PROBLEM DETAILS:
Reproduce, without alteration, the part of the lines below that opens with the line containing "scientific name: Carpocoris mediterraneus" and closes with the line containing "genus: Ficaria", including both of those lines.

RECORDS SUPPLIED:
┄┄┄┄┄┄

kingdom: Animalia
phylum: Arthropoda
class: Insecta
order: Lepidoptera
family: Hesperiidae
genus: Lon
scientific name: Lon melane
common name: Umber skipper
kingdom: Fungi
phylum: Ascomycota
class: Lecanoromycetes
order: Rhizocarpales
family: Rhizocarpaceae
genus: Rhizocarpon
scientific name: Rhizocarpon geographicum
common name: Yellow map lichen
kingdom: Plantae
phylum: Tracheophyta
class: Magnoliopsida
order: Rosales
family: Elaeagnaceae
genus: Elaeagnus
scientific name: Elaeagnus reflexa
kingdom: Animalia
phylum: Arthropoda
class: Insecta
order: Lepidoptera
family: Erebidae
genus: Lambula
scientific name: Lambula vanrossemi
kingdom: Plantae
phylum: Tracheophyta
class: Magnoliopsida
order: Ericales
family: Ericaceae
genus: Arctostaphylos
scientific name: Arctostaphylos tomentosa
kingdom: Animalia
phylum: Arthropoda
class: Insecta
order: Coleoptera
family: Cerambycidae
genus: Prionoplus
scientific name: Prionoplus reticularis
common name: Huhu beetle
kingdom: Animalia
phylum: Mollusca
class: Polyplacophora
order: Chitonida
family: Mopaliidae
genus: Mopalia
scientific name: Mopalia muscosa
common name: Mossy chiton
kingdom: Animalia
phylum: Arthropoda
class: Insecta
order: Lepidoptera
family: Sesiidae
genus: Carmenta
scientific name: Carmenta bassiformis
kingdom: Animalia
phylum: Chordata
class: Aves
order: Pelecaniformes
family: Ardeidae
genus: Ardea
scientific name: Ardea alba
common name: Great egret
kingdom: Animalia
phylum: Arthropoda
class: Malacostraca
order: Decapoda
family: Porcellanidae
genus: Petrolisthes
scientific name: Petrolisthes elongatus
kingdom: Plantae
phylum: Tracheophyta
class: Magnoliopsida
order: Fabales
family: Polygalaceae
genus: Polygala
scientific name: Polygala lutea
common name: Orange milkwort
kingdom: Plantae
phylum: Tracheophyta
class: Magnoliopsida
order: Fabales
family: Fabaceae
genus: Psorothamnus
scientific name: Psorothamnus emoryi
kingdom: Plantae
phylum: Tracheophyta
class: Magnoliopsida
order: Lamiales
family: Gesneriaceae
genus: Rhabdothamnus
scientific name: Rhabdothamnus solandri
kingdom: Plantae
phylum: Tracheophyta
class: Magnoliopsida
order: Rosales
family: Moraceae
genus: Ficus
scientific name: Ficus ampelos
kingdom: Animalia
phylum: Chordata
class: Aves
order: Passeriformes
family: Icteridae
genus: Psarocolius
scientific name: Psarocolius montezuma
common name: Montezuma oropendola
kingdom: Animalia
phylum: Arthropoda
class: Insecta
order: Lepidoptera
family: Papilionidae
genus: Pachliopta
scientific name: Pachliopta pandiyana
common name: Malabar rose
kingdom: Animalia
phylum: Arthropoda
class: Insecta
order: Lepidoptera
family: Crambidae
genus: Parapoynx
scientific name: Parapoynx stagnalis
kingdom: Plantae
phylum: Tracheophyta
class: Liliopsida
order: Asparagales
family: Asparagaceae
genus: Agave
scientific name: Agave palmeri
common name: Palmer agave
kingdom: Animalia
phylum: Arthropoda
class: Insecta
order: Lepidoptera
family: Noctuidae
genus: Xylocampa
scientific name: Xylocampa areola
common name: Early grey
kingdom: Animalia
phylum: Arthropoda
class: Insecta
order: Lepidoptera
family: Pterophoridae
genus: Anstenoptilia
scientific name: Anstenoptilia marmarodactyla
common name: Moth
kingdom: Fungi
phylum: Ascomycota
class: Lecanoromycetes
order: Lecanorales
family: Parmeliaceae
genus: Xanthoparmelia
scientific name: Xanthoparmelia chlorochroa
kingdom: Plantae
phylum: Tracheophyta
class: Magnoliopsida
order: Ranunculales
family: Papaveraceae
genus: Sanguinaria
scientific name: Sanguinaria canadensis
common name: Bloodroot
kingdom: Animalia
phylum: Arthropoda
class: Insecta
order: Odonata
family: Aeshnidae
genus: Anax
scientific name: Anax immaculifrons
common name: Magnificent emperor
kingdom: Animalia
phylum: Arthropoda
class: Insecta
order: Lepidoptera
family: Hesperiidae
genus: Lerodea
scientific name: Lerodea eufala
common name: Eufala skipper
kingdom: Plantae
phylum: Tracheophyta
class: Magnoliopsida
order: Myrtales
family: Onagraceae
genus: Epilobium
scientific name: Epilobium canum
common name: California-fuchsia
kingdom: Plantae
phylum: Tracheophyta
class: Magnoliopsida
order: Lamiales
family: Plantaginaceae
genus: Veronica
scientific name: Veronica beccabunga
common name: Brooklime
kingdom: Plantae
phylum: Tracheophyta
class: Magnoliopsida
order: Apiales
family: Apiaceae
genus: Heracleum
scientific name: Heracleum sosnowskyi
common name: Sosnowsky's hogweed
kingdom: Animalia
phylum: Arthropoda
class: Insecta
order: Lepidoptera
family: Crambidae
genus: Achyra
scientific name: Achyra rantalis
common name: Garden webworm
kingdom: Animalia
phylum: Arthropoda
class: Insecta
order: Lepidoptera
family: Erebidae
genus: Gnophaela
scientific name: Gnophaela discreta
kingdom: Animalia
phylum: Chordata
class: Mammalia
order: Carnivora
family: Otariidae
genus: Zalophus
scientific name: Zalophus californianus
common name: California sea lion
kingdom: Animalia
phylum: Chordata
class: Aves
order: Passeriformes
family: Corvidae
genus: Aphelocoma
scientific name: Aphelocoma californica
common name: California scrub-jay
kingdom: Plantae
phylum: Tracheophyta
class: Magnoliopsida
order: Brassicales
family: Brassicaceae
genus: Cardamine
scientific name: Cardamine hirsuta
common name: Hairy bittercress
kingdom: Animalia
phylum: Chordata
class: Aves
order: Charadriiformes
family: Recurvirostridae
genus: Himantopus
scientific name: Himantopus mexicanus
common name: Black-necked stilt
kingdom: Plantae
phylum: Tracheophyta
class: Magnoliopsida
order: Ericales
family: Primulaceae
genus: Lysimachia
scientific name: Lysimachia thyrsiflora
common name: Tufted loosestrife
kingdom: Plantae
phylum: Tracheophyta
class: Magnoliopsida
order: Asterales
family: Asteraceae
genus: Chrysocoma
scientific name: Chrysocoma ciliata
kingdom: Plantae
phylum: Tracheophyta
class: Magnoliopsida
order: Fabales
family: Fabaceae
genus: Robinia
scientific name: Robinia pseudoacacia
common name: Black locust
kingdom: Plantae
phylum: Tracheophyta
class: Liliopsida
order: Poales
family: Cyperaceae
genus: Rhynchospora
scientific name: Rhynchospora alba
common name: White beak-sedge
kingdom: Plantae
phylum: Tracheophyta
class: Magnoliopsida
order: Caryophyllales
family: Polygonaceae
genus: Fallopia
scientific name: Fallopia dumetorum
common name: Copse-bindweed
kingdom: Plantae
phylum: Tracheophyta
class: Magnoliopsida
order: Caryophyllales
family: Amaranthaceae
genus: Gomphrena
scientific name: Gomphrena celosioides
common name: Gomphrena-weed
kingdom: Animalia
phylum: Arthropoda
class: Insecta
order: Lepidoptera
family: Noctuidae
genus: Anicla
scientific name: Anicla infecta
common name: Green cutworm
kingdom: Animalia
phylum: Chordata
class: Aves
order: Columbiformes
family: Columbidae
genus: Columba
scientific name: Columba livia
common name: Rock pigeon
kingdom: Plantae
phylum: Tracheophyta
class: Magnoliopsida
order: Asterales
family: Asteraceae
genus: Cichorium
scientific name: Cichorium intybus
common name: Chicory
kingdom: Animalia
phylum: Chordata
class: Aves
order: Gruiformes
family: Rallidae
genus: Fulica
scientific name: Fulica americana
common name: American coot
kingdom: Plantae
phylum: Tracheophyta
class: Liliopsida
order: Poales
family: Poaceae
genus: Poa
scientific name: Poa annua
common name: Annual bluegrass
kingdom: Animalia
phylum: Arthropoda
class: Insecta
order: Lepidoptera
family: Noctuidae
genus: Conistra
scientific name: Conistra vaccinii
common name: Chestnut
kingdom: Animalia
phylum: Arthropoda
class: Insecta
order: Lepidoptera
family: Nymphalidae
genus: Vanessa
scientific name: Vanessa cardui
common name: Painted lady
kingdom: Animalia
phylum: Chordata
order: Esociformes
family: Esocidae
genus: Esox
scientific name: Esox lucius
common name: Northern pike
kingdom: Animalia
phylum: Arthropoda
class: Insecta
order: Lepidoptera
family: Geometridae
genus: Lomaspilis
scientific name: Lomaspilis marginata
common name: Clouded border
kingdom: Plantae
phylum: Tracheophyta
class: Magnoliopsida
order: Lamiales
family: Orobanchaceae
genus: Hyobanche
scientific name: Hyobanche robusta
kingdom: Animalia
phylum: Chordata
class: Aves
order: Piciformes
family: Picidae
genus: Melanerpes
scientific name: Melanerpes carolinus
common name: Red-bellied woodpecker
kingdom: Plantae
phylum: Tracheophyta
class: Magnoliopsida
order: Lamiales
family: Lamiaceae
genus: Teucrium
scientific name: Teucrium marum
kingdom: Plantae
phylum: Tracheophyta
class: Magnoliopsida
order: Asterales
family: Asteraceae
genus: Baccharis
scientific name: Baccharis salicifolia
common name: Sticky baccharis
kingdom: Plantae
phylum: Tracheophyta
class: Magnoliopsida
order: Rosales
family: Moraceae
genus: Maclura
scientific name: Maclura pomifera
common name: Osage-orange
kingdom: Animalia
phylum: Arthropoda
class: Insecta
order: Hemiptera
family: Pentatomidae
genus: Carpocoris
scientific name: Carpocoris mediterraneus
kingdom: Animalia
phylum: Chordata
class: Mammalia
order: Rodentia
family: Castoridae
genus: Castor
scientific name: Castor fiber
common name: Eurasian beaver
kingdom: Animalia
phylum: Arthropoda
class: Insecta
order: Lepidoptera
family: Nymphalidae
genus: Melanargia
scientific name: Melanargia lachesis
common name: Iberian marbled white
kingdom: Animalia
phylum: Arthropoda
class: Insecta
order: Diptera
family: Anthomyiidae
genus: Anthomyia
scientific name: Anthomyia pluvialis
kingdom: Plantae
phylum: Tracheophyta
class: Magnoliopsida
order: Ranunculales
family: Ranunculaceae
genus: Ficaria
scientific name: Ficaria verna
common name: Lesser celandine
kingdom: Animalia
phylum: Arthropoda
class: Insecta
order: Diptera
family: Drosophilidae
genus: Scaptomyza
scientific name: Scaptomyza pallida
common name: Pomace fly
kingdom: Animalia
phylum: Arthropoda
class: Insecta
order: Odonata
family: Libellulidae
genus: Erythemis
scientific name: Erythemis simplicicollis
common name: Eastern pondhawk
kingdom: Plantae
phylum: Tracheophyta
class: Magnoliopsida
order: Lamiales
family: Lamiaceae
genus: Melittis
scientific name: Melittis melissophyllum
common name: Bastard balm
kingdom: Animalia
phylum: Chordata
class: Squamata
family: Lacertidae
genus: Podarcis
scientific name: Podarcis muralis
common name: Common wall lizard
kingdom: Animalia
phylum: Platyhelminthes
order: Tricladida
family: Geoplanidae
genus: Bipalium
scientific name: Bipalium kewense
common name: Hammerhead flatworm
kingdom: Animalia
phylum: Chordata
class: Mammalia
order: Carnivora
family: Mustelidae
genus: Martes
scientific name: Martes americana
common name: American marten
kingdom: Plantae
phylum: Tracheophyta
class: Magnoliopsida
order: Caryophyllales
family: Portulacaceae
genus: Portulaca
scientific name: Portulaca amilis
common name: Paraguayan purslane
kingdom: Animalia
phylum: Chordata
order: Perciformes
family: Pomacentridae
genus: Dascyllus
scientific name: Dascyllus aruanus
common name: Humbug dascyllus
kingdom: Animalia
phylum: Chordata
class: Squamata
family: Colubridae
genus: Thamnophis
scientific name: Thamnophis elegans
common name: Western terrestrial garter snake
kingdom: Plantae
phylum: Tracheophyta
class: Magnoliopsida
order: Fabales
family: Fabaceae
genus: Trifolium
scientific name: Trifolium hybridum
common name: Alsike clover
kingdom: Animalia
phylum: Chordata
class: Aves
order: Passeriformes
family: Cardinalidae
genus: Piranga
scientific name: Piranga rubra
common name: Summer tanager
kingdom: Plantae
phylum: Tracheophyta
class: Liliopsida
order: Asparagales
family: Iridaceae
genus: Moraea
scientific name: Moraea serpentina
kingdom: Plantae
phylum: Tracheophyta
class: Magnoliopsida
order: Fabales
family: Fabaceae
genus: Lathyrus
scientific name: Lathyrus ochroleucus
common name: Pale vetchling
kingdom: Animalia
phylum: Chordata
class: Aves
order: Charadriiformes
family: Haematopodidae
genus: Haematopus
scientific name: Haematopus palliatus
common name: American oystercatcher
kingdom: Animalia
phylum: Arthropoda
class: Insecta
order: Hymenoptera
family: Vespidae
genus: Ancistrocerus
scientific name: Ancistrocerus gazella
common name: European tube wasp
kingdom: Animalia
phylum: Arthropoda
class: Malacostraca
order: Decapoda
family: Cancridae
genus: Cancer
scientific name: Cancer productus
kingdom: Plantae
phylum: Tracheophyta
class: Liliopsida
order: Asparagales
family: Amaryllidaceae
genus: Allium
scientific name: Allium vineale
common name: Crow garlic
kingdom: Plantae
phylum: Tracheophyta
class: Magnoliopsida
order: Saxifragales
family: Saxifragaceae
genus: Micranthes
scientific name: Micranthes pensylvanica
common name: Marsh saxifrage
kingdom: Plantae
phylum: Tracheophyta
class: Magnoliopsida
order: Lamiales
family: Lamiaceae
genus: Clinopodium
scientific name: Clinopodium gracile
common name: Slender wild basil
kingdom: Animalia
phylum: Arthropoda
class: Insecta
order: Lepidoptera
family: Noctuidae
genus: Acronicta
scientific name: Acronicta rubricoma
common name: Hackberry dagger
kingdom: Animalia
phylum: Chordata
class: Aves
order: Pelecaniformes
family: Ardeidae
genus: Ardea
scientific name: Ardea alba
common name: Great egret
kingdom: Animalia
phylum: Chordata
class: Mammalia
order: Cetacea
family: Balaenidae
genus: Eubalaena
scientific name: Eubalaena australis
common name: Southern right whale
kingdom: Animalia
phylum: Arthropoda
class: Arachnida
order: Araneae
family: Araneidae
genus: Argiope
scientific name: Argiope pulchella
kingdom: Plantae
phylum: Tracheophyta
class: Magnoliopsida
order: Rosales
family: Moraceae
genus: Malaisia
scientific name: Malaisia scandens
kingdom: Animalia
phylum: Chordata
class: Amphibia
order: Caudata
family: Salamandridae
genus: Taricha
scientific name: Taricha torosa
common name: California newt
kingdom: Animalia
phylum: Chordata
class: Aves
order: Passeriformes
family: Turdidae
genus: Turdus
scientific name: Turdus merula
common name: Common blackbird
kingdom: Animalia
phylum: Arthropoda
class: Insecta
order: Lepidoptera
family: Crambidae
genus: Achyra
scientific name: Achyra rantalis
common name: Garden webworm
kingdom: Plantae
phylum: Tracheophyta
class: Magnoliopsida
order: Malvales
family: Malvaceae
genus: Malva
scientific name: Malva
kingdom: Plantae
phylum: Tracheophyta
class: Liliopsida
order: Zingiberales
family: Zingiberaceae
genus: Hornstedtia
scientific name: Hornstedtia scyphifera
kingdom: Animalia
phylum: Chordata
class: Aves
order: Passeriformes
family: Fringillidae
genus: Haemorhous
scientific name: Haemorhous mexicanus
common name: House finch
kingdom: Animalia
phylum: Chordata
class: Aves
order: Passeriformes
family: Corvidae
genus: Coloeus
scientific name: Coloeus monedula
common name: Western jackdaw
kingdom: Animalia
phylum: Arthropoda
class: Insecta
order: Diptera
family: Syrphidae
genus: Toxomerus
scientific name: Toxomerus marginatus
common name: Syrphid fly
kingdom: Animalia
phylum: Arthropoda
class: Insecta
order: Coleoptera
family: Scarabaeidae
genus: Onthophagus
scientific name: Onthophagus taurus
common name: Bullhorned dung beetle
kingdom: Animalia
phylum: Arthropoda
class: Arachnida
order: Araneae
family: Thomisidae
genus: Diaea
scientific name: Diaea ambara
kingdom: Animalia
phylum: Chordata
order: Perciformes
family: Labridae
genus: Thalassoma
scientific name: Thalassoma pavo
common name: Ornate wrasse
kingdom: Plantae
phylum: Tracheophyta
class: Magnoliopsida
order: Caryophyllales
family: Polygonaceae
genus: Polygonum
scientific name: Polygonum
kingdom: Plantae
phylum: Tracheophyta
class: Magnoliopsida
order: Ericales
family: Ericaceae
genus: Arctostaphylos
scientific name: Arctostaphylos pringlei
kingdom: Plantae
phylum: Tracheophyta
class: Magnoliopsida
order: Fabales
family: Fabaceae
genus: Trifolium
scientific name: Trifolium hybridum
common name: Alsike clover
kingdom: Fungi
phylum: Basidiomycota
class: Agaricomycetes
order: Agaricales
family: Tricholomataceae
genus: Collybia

┄┄┄┄┄┄

EXERCISE OUTPUT:
scientific name: Carpocoris mediterraneus
kingdom: Animalia
phylum: Chordata
class: Mammalia
order: Rodentia
family: Castoridae
genus: Castor
scientific name: Castor fiber
common name: Eurasian beaver
kingdom: Animalia
phylum: Arthropoda
class: Insecta
order: Lepidoptera
family: Nymphalidae
genus: Melanargia
scientific name: Melanargia lachesis
common name: Iberian marbled white
kingdom: Animalia
phylum: Arthropoda
class: Insecta
order: Diptera
family: Anthomyiidae
genus: Anthomyia
scientific name: Anthomyia pluvialis
kingdom: Plantae
phylum: Tracheophyta
class: Magnoliopsida
order: Ranunculales
family: Ranunculaceae
genus: Ficaria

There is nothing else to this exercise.